Na última semana, o presidente da Ucrania, Volodymyr Zelensky, sancionou uma lei aprovada há cerca de uma mês pelo congresso do país que, em essência, legaliza as criptomoedas e a atuação de empresas do ramo de ativos digitais no país.

A aprovação acontece após o país de leste europeu receber milhões de dólares em criptomoedas para investir na defesa contra os ataques da russos, que já estão perto de completar um mês.
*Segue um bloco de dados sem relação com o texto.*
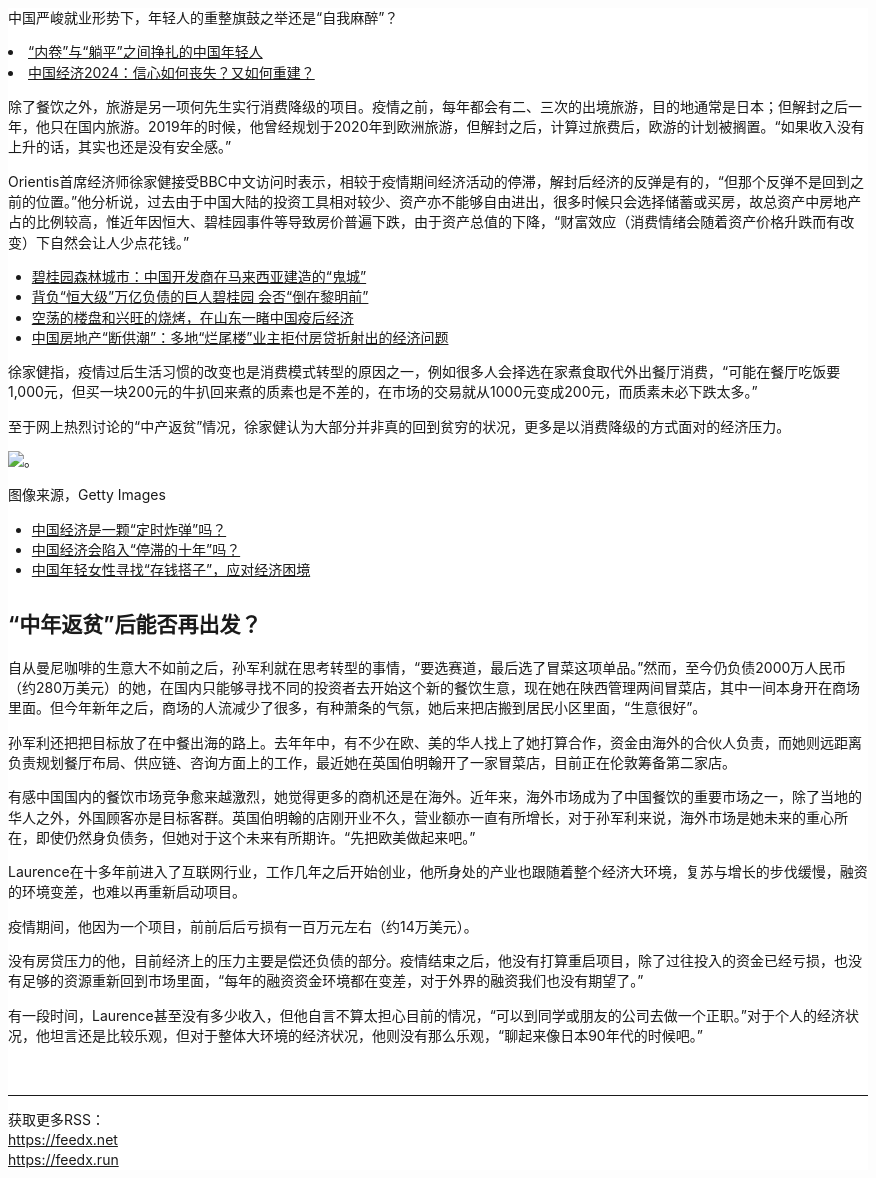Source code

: 中国严峻就业形势下，年轻人的重整旗鼓之举还是“自我麻醉”？</a></li><li role="listitem"><a href="/zhongwen/simp/chinese-news-57304453">“内卷”与“躺平”之间挣扎的中国年轻人</a></li><li role="listitem"><a href="/zhongwen/simp/chinese-news-67801387">中国经济2024：信心如何丧失？又如何重建？</a></li></ul></div><div><p>除了餐饮之外，旅游是另一项何先生实行消费降级的项目。疫情之前，每年都会有二、三次的出境旅游，目的地通常是日本；但解封之后一年，他只在国内旅游。2019年的时候，他曾经规划于2020年到欧洲旅游，但解封之后，计算过旅费后，欧游的计划被搁置。“如果收入没有上升的话，其实也还是没有安全感。”</p></div><div><p>Orientis首席经济师徐家健接受BBC中文访问时表示，相较于疫情期间经济活动的停滞，解封后经济的反弹是有的，“但那个反弹不是回到之前的位置。”他分析说，过去由于中国大陆的投资工具相对较少、资产亦不能够自由进出，很多时候只会选择储蓄或买房，故总资产中房地产占的比例较高，惟近年因恒大、碧桂园事件等导致房价普遍下跌，由于资产总值的下降，“财富效应（消费情绪会随着资产价格升跌而有改变）下自然会让人少点花钱。”</p></div><div><ul role="list"><li role="listitem"><a href="/zhongwen/simp/business-67623499">碧桂园森林城市：中国开发商在马来西亚建造的“鬼城”</a></li><li role="listitem"><a href="/zhongwen/simp/business-66509334">背负“恒大级”万亿负债的巨人碧桂园  会否“倒在黎明前”</a></li><li role="listitem"><a href="/zhongwen/simp/chinese-news-66131340">空荡的楼盘和兴旺的烧烤，在山东一睹中国疫后经济</a></li><li role="listitem"><a href="/zhongwen/simp/chinese-news-62149379">中国房地产“断供潮”：多地“烂尾楼”业主拒付房贷折射出的经济问题 </a></li></ul></div><div><p>徐家健指，疫情过后生活习惯的改变也是消费模式转型的原因之一，例如很多人会择选在家煮食取代外出餐厅消费，“可能在餐厅吃饭要1,000元，但买一块200元的牛扒回来煮的质素也是不差的，在市场的交易就从1000元变成200元，而质素未必下跌太多。”</p></div><div><p>至于网上热烈讨论的“中产返贫”情况，徐家健认为大部分并非真的回到贫穷的状况，更多是以消费降级的方式面对的经济压力。</p></div><div><div><img src="https://images.weserv.nl/?url=ichef.bbci.co.uk/ace/ws/640/cpsprodpb/4A54/production/_133382091_e7c416b8-8923-4488-aedf-5582b87ad1f9.jpg.webp" srcSet="https://ichef.bbci.co.uk/ace/ws/240/cpsprodpb/4A54/production/_133382091_e7c416b8-8923-4488-aedf-5582b87ad1f9.jpg.webp 240w, https://ichef.bbci.co.uk/ace/ws/320/cpsprodpb/4A54/production/_133382091_e7c416b8-8923-4488-aedf-5582b87ad1f9.jpg.webp 320w, https://ichef.bbci.co.uk/ace/ws/480/cpsprodpb/4A54/production/_133382091_e7c416b8-8923-4488-aedf-5582b87ad1f9.jpg.webp 480w, https://ichef.bbci.co.uk/ace/ws/624/cpsprodpb/4A54/production/_133382091_e7c416b8-8923-4488-aedf-5582b87ad1f9.jpg.webp 624w, https://ichef.bbci.co.uk/ace/ws/800/cpsprodpb/4A54/production/_133382091_e7c416b8-8923-4488-aedf-5582b87ad1f9.jpg.webp 800w" sizes="(min-width: 1008px) 645px, 100vw" alt="。" loading="lazy" width="976" height="549"/><p role="text"><span>图像来源，</span><span>Getty Images</span></p></div></div><div><ul role="list"><li role="listitem"><a href="/zhongwen/simp/business-66668559">中国经济是一颗“定时炸弹”吗？</a></li><li role="listitem"><a href="/zhongwen/simp/business-67045971">中国经济会陷入“停滞的十年”吗？</a></li><li role="listitem"><a href="/zhongwen/simp/business-68565927">中国年轻女性寻找“存钱搭子”，应对经济困境</a></li></ul></div><div><h2 id="中年返贫后能否再出发" tabindex="-1">“中年返贫”后能否再出发？</h2></div><div><p>自从曼尼咖啡的生意大不如前之后，孙军利就在思考转型的事情，“要选赛道，最后选了冒菜这项单品。”然而，至今仍负债2000万人民币（约280万美元）的她，在国内只能够寻找不同的投资者去开始这个新的餐饮生意，现在她在陕西管理两间冒菜店，其中一间本身开在商场里面。但今年新年之后，商场的人流减少了很多，有种萧条的气氛，她后来把店搬到居民小区里面，“生意很好”。</p></div><div><p>孙军利还把把目标放了在中餐出海的路上。去年年中，有不少在欧、美的华人找上了她打算合作，资金由海外的合伙人负责，而她则远距离负责规划餐厅布局、供应链、咨询方面上的工作，最近她在英国伯明翰开了一家冒菜店，目前正在伦敦筹备第二家店。</p></div><div><p>有感中国国内的餐饮市场竞争愈来越激烈，她觉得更多的商机还是在海外。近年来，海外市场成为了中国餐饮的重要市场之一，除了当地的华人之外，外国顾客亦是目标客群。英国伯明翰的店刚开业不久，营业额亦一直有所增长，对于孙军利来说，海外市场是她未来的重心所在，即使仍然身负债务，但她对于这个未来有所期许。“先把欧美做起来吧。”</p></div><div><p>Laurence在十多年前进入了互联网行业，工作几年之后开始创业，他所身处的产业也跟随着整个经济大环境，复苏与增长的步伐缓慢，融资的环境变差，也难以再重新启动项目。</p></div><div><p>疫情期间，他因为一个项目，前前后后亏损有一百万元左右（约14万美元）。</p></div><div><p>没有房贷压力的他，目前经济上的压力主要是偿还负债的部分。疫情结束之后，他没有打算重启项目，除了过往投入的资金已经亏损，也没有足够的资源重新回到市场里面，“每年的融资资金环境都在变差，对于外界的融资我们也没有期望了。”</p></div><div><p>有一段时间，Laurence甚至没有多少收入，但他自言不算太担心目前的情况，“可以到同学或朋友的公司去做一个正职。”对于个人的经济状况，他坦言还是比较乐观，但对于整体大环境的经济状况，他则没有那么乐观，“聊起来像日本90年代的时候吧。”</p></div></main><br><hr><div>获取更多RSS：<br><a href="https://feedx.net" style="color:orange" target="_blank">https://feedx.net</a> <br><a href="https://feedx.run" style="color:orange" target="_blank">https://feedx.run</a><br></div>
Na prática, o governo ucraniano permite que bancos abram contas para empresas de ativos digitais e atribui a função de fiscalização do setor para o Banco Nacional da Ucrânia, a Comissão Nacional de Valores Mobiliários e Bolsas de Valores. Além disso, todas as empresas de criptomoedas que atuam no país precisam estar registradas no governo para poder operar de acordo com a legislação da Ucrânia.

O governo resumiu o que muda com a nova lei em um post no Twitter:

“A partir de agora, as exchanges de criptomoedas estrangeiras e ucranianas vão operar legalmente e os bancos abrirão contas para empresas de criptomoedas. É um passo importante para o desenvolvimento do mercado de ativos digitais na Ucrânia”

O mais curioso de tudo, é que no final do ano passado o legislativo ucraniano aprovou um projeto de lei semelhante para regularizar os ativos digitais no país, mas, na ocasião, a norma foi vetada pelo presidente que justificou afirmando que o país não poderia criar outra agência reguladora.

“Com o início da guerra, as criptomoedas se tornaram uma ferramenta poderosa para atrair financiamento adicional para apoiar as Forças Armadas da Ucrânia. Em mais de três semanas de guerra, o Crypto Fund of Ukraine arrecadou mais de US$ 54 milhões”, afirmou Mykhailo Fedorov, vice-primeiro-ministro e ministro da Transformação Digital da Ucrânia.

Mas algumas informações apontam que a Ucrânia recebeu pelo menos o dobro do informado por Fedorov, com cerca de US$ 100 milhões em doações.

As criptomoedas não são apenas uma alternativa econômica para os ucranianos fugirem dos efeitos da guerra, mas também são vistas como uma alternativa viável para os russo atingidos por sanções econômicas.